>> Begin Excerpt to read

A separate endpoint specifically for sync in a REST api

I am working on a multi client/single server app. Communication between the two happens via RESTful API. There are several resources that need to stay in sync across all clients, including images captured from camera, likes and comments on these images, user profiles and user followers/followings. My current approach involves GETing all resources changed on server since last sync, like GET /images?since=<last-sync-timestamp>, GET /users/:id/followers?since=<last-sync-timestamp> etc. and POSTing all client changes since last sync to the same endpoints, like POST /images, POST /user/:id/followers

The main drawback to this approach is way too many network calls – For each resource I need to sync, I need to perform at least 2 network calls.

So I am thinking about introducing a new endpoint like /sync which provides all syncable resources that have changed since last sync timestamp. Both client and server will need to parse the JSON and put the respective data in appropriate tables, but now, no matter how many resources I have to sync, I will only need to perform two network calls, but change the structure of the JSON as reosurces get added/removed.

Any thoughts on why the second approach is superior/inferior to the first one?

3

In REST, you should think of URIs as identifying an addressable resource. So as long as you think of a “sync” as a noun 😉 you can define that resource in whatever manner suits your requirements.

>> End Excerpt to read

● **Required actions**:
a. According to the sync post, what is the main drawback of the current approach?
b. Write out the sync post starting with "The main drawback" and going on through "reosurces get added/removed.", and swap "network calls" for "round trips".

>> Begin Data records

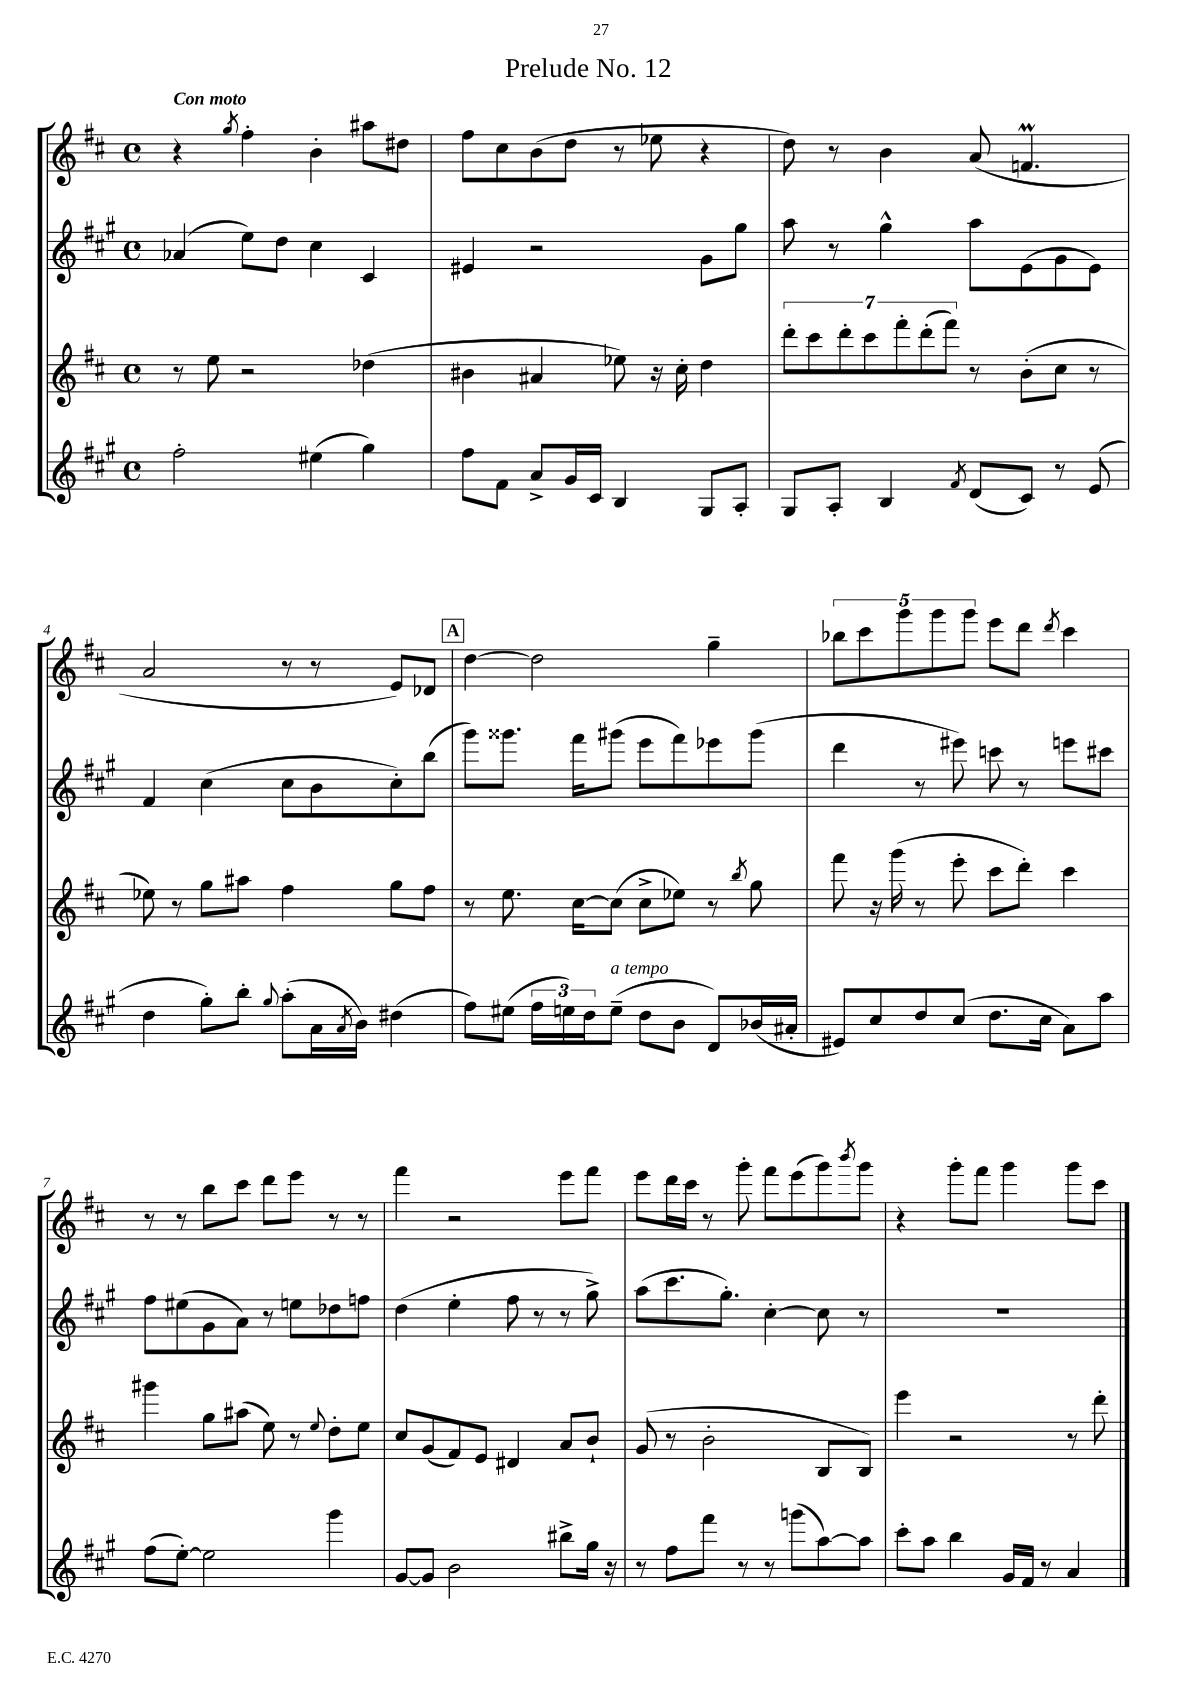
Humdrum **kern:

**kern	**kern	**kern	**kern
*part4	*part3	*part2	*part1
*staff4	*staff3	*staff2	*staff1
*clefG2	*clefG2	*clefG2	*clefG2
*k[f#c#g#]	*k[f#c#]	*k[f#c#g#]	*k[f#c#]
*M4/4	*M4/4	*M4/4	*M4/4
*met(c)	*met(c)	*met(c)	*met(c)
=1	=1	=1	=1
!	!	!	!LO:TX:a:B:t=Con moto
2ff#'\	8r	(4a-X/	4r
.	8ee\	.	.
.	.	.	8qgg/
.	2r	8ee\L)	4ff#'\
.	.	8dd\J	.
(4ee#X\	.	4cc#\	4b'\
4gg#\)	(4dd-X\	4c#/	8aa#X\L
.	.	.	8dd#X\J
=2	=2	=2	=2
8ff#\L	4b#X\	4e#X/	8ff#\L
8f#\J	.	.	8cc#\
8a^/L	4a#X/	2r	(8b\
16g#/L	.	.	8dd\J
16c#/JJ	.	.	.
4B/	8ee-X\)	.	8r
.	16r	.	8ee-X\
.	16cc#'\	.	.
8G#/L	4dd\	8g#\L	4r
8A'/J	.	8gg#\J	.
=3	=3	=3	=3
8G#/L	14ddd'\L	8aa\	8dd\)
.	14ccc#\	.	.
8A'/J	.	8r	8r
.	14ddd'\	.	.
.	14ccc#\	.	.
4B/	.	4gg#^^\	4b\
.	14fff#'\	.	.
.	(14ddd'\	.	.
.	14fff#\J)	.	.
8qf#/	.	.	.
(8d/L	8r	8aa\L	(8a/
8c#/J)	(8b'\L	(8e\	4.fnM/
8r	8cc#\J	8g#\	.
(8e/	8r	8e\J)	.
!!LO:LB:g=z
=4	=4	=4	=4
4dd\	8ee-X\)	4f#/	2a/
.	8r	.	.
8gg#'\L)	8gg\L	(4cc#\	.
8bb'\J	8aa#X\J	.	.
8qqgg#/	.	.	.
(8aa'\L	4ff#\	8cc#\L	8r
16a\L	.	8b\	8r
8qa/	.	.	.
16b\JJ)	.	.	.
(4dd#X\	8gg\L	8cc#'\)	8e/L)
.	8ff#\J	(8bb\J	8d-X/J
!!LO:REH:place=s1:t=A
=5	=5	=5	=5
8ff#\L)	8r	8ggg#\L)	[4dd\
(8ee#X\J	8.ee\	8.ggg##X\J	.
24ff#\LL	.	.	2dd\]
24een\)	.	.	.
.	[16cc#\KL	16fff#\KL	.
24dd\J	.	.	.
!LO:TX:a:i:t=a tempo	!	!	!
(8ee~\J	(8cc#\J]	(8ggg#X\J	.
8dd\L	8cc#^\L	8eee\L	.
8b\J	8ee-X\J)	8fff#\)	.
8d/L)	8r	8eee-X\	4gg~\
.	8qbb/	.	.
(16b-X/L	8gg\	(8ggg#\J	.
16a#X'/JJ	.	.	.
=6	=6	=6	=6
8e#X/L)	8fff#\	4ddd\	10bb-X\L
.	.	.	10ccc#\
8cc#/	16r	.	.
.	(16ggg\	.	.
.	.	.	10ggg\
8dd/	8r	8r	.
.	.	.	10ggg\
(8cc#/J	8eee'\	8eee#X\)	.
.	.	.	10ggg\J
8.dd\L	8ccc#\L	8cccn\	8eee\L
.	8ddd'\J)	8r	8ddd\J
16cc#\Jk	.	.	.
.	.	.	8qddd/
8a\L)	4ccc#\	8eeen\L	4ccc#\
8aa\J	.	8ccc#X\J	.
!!LO:LB:g=z
=7	=7	=7	=7
(8ff#\L	4ggg#X\	8ff#\L	8r
[8ee'\J)	.	(8ee#X\	8r
2ee\]	8gg\L	8g#\	8bb\L
.	(8aa#X\J	8a\J)	8ccc#\J
.	8ee\)	8r	8ddd\L
.	8r	8een\L	8eee\J
.	8qqee/	.	.
4ggg#\	8dd'\L	8dd-X\	8r
.	8ee\J	8ffn\J	8r
=8	=8	=8	=8
[8g#/L	8cc#/L	(4dd\	4fff#\
8g#/J]	(8g/	.	.
2b\	8f#/)	4ee'\	2r
.	8e/J	.	.
.	4d#X/	8ff#\	.
.	.	8r	.
8bb#X^\L	8a/L	8r	8eee\L
16gg#\Jk	8b`/J	8gg#^\)	8fff#\J
16r	.	.	.
=9	=9	=9	=9
8r	(8g/	(8aa\L	8eee\L
8ff#\L	8r	8.ccc#\	16ddd\L
.	.	.	16ccc#\JJ
8fff#\J	2b'\	.	8r
.	.	8.gg#'\J)	.
8r	.	.	8ggg'\
8r	.	[4cc#'\	8fff#\L
(8gggn\L	.	.	(8eee\
[8aa\)	8B/L	8cc#\]	8ggg\)
.	.	.	8qbbb/
8aa\J]	8B/J)	8r	8ggg\J
=10	=10	=10	=10
8ccc#'\L	4eee\	1r	4r
8aa\J	.	.	.
4bb\	2r	.	8ggg'\L
.	.	.	8fff#\J
16g#/LL	.	.	4ggg\
16f#/JJ	.	.	.
8r	.	.	.
4a/	8r	.	8ggg\L
.	8ddd'\	.	8ccc#\J
==	==	==	==
*-	*-	*-	*-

>> End Data records

● **Answers given**:
a. It requires way too many network calls, at least two for each resource that needs syncing.

b.
The main drawback to this approach is way too many round trips – For each resource I need to sync, I need to perform at least 2 round trips.

So I am thinking about introducing a new endpoint like /sync which provides all syncable resources that have changed since last sync timestamp. Both client and server will need to parse the JSON and put the respective data in appropriate tables, but now, no matter how many resources I have to sync, I will only need to perform two round trips, but change the structure of the JSON as reosurces get added/removed.